((
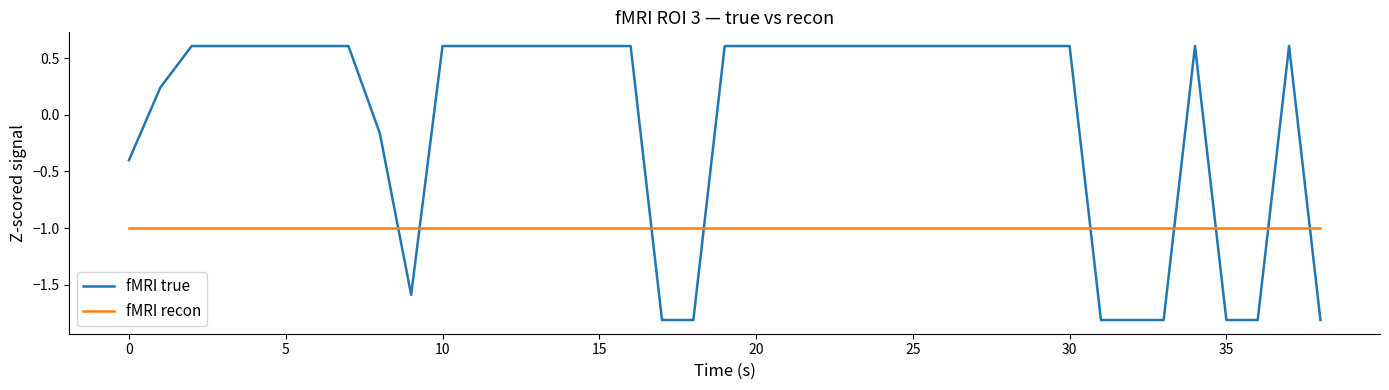

How many lines are shown in the chart?

2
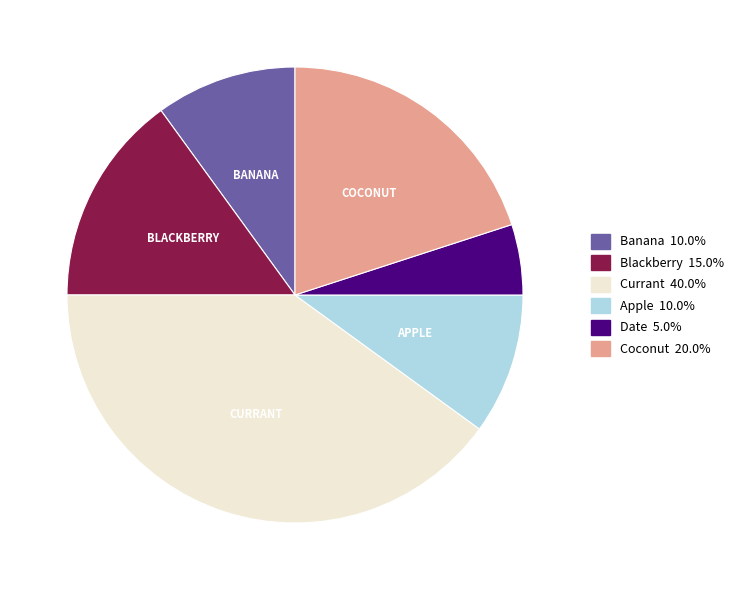

Does Date account for over 50% of the chart?

No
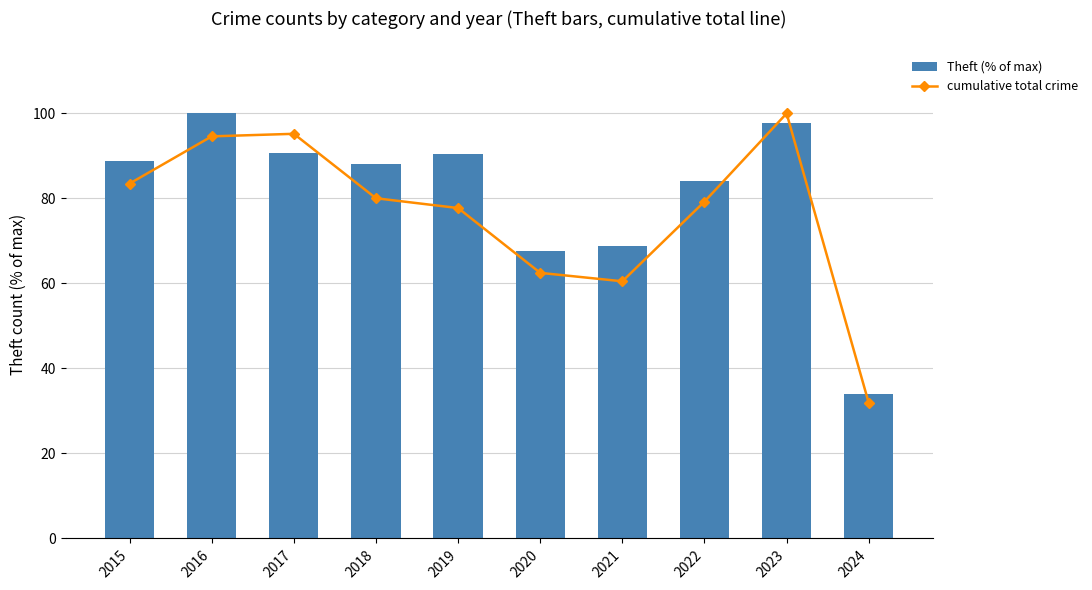

Does the chart contain any negative values?

No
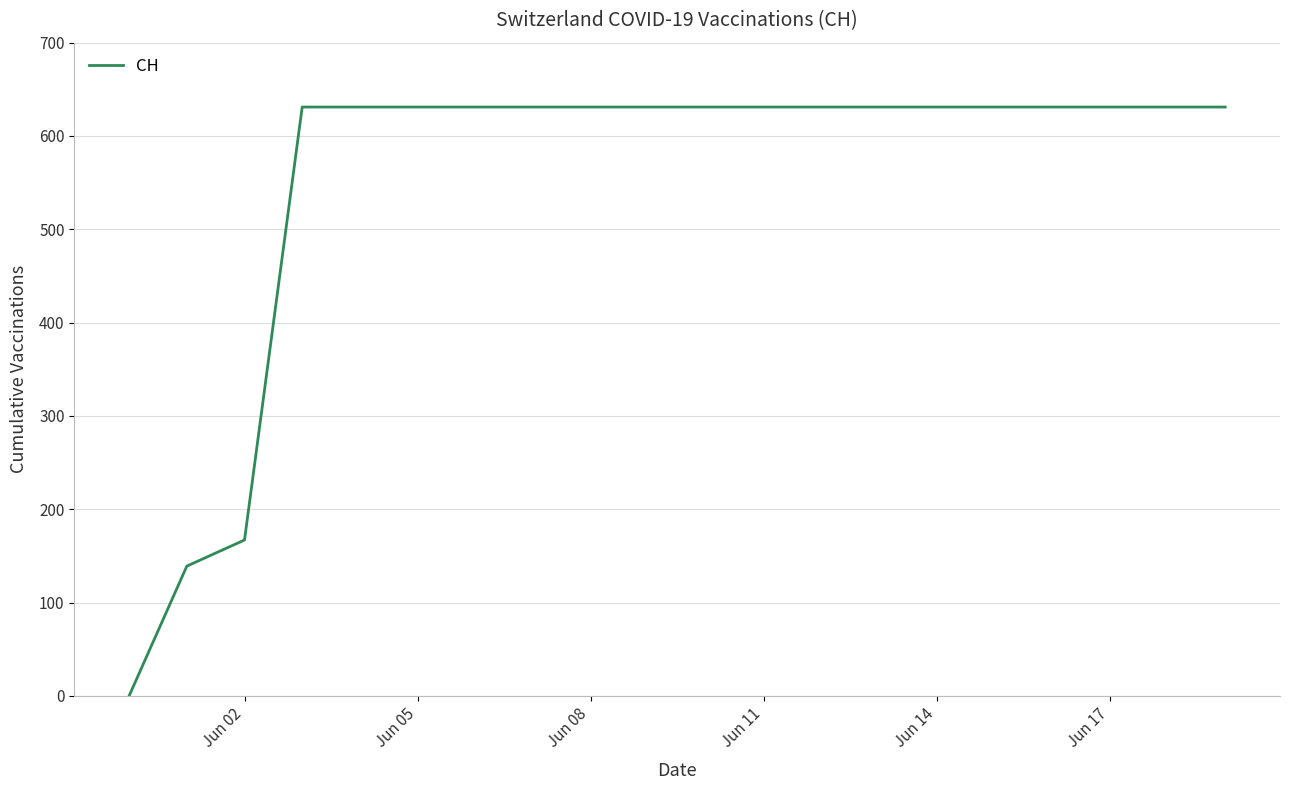

What is the maximum value shown in the chart?

631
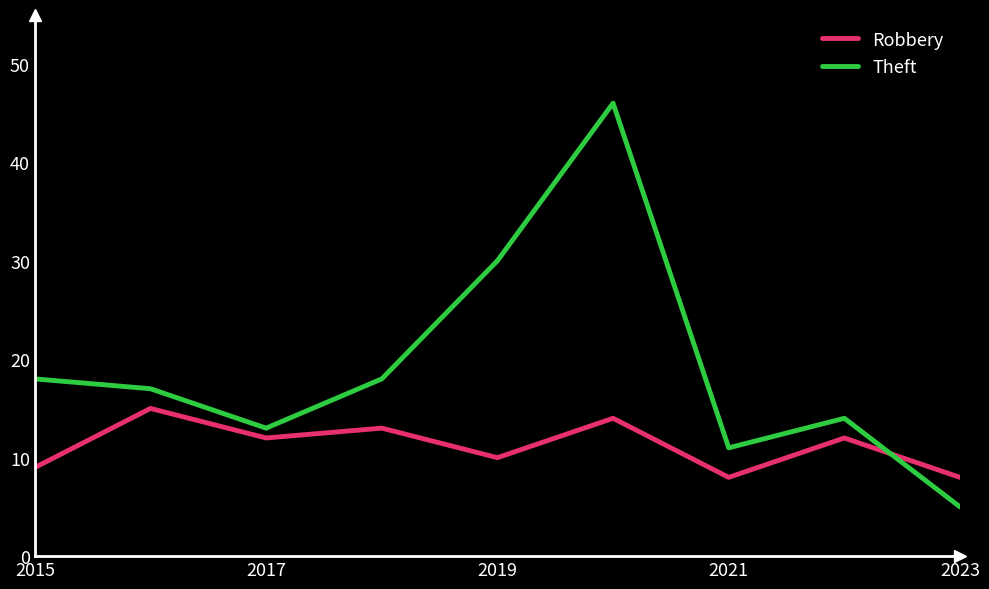

Which series ends up on top after the final intersection of Robbery and Theft?

Robbery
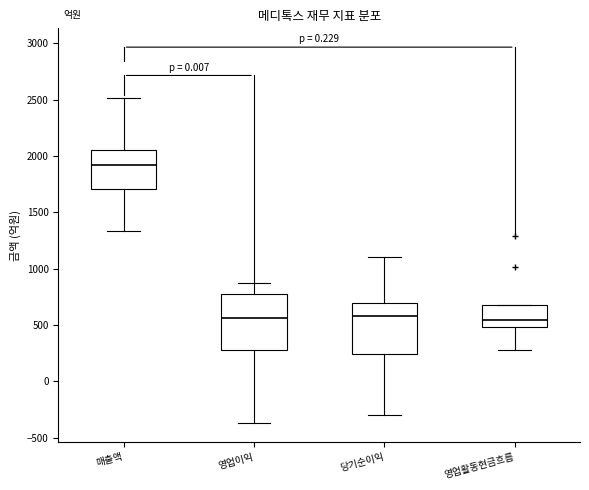

Where does the median line of the box for 당기순이익 sit on the y-axis? The values are not printed on the chart, so give them approximately, as read against the axis.

600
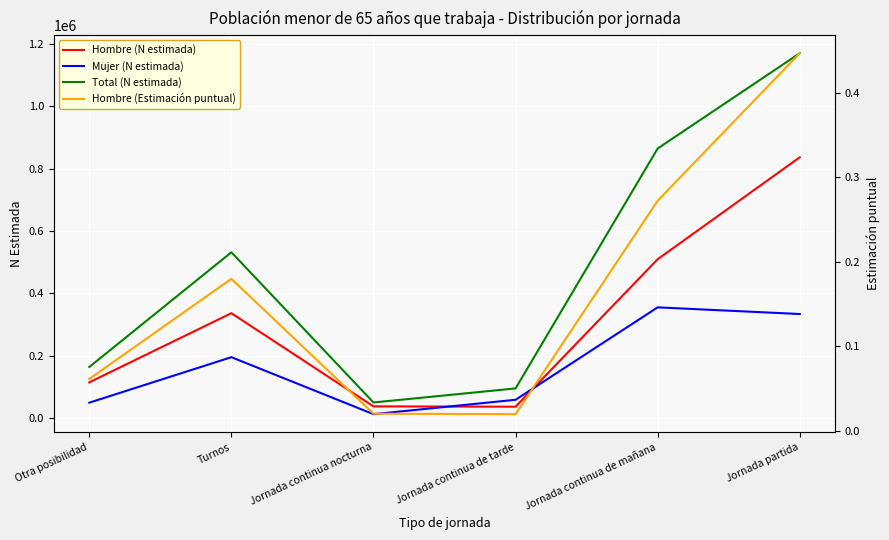

Is the value of Hombre (N estimada) at Jornada continua de tarde greater than the value of Mujer (N estimada) at Turnos?

No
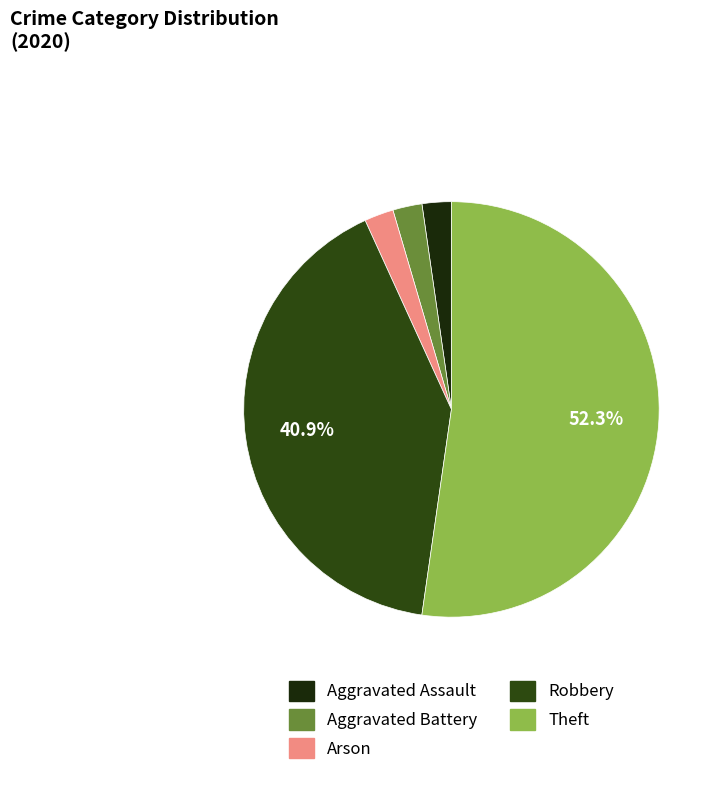

Count the number of slices in the pie.

5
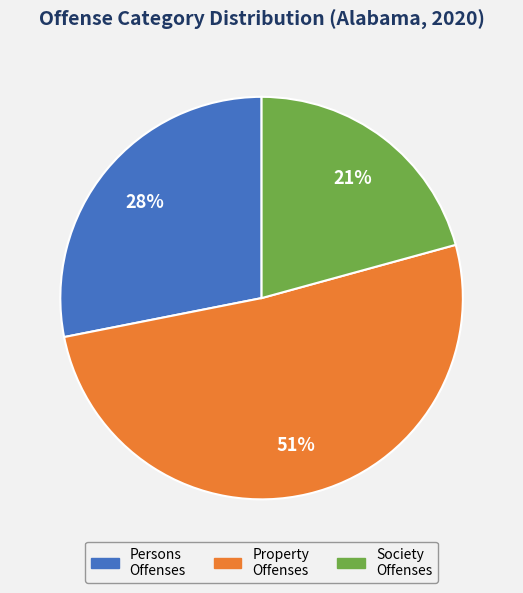

What is the smallest slice in the pie chart?

Society Offenses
))
[ASSIGNMENT] Please reproduce all of the entries above word for word, leaving out the pictures.

[TASK RESPONSE]
How many lines are shown in the chart?

2

Does Date account for over 50% of the chart?

No

Does the chart contain any negative values?

No

What is the maximum value shown in the chart?

631

Which series ends up on top after the final intersection of Robbery and Theft?

Robbery

Where does the median line of the box for 당기순이익 sit on the y-axis? The values are not printed on the chart, so give them approximately, as read against the axis.

600

Is the value of Hombre (N estimada) at Jornada continua de tarde greater than the value of Mujer (N estimada) at Turnos?

No

Count the number of slices in the pie.

5

What is the smallest slice in the pie chart?

Society Offenses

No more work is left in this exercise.